Briscoe Group is a New Zealand retail chain. It has 84 stores throughout New Zealand trading under the Briscoes Homeware, Living & Giving and Rebel Sport nameplates.

History 

The Briscoe Group originally started out as the early version of the "Briscoes Homeware" branding.  In 1781 the brand was initially founded in Wolverhampton, England and steadily expanded into the British Colonies including Australia & New Zealand.  The first New Zealand based Briscoes warehouse and store was established in 1862 on the corner of Princes and Jetty Street in Dunedin, New Zealand. It began as a retailer aimed at supplying prospecting hardware (including shovels, picks, tents and lanterns).
 1973: Australian and New Zealand operations of Briscoes purchased by Merbank Corporation of Australia.
 1977: Hagemeyer of The Netherlands purchases Briscoes New Zealand.
 1988: Hagemeyer recruits Rodney Adrian Duke as managing director of Briscoes. His mandate was to prepare the business for sale.
 1990: Briscoes bought by the RA Duke Trust, a trust established by Rodney Adrian Duke.

- _Provided material_
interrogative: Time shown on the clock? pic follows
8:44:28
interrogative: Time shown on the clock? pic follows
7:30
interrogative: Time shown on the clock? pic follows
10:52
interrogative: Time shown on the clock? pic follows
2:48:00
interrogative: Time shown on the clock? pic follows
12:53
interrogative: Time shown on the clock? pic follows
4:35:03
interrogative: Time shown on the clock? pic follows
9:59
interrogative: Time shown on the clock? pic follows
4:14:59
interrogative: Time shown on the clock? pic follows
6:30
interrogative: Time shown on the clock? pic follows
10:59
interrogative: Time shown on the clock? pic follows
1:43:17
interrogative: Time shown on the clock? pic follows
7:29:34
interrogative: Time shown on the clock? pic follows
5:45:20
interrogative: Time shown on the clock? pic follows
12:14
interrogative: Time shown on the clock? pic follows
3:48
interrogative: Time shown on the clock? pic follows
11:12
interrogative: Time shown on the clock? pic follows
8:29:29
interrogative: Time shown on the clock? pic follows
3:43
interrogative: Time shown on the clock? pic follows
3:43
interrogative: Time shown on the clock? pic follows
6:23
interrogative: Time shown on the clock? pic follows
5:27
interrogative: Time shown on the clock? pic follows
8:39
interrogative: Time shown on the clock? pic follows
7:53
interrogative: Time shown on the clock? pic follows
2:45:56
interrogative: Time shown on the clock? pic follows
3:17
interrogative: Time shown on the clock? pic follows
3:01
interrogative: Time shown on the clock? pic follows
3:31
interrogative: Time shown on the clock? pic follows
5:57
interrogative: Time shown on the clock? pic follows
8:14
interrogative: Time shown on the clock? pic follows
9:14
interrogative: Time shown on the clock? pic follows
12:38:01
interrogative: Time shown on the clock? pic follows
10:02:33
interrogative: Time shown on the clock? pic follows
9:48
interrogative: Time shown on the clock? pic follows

- _Instruction_
In the Briscoe Group history, give the part from "Briscoe Group is" to "Briscoes New Zealand." again, replacing "New Zealand" with "Aotearoa" throughout.

- _Exercise output_
Briscoe Group is a Aotearoa retail chain. It has 84 stores throughout Aotearoa trading under the Briscoes Homeware, Living & Giving and Rebel Sport nameplates.

History 

The Briscoe Group originally started out as the early version of the "Briscoes Homeware" branding.  In 1781 the brand was initially founded in Wolverhampton, England and steadily expanded into the British Colonies including Australia & Aotearoa.  The first Aotearoa based Briscoes warehouse and store was established in 1862 on the corner of Princes and Jetty Street in Dunedin, Aotearoa. It began as a retailer aimed at supplying prospecting hardware (including shovels, picks, tents and lanterns).
 1973: Australian and Aotearoa operations of Briscoes purchased by Merbank Corporation of Australia.
 1977: Hagemeyer of The Netherlands purchases Briscoes Aotearoa.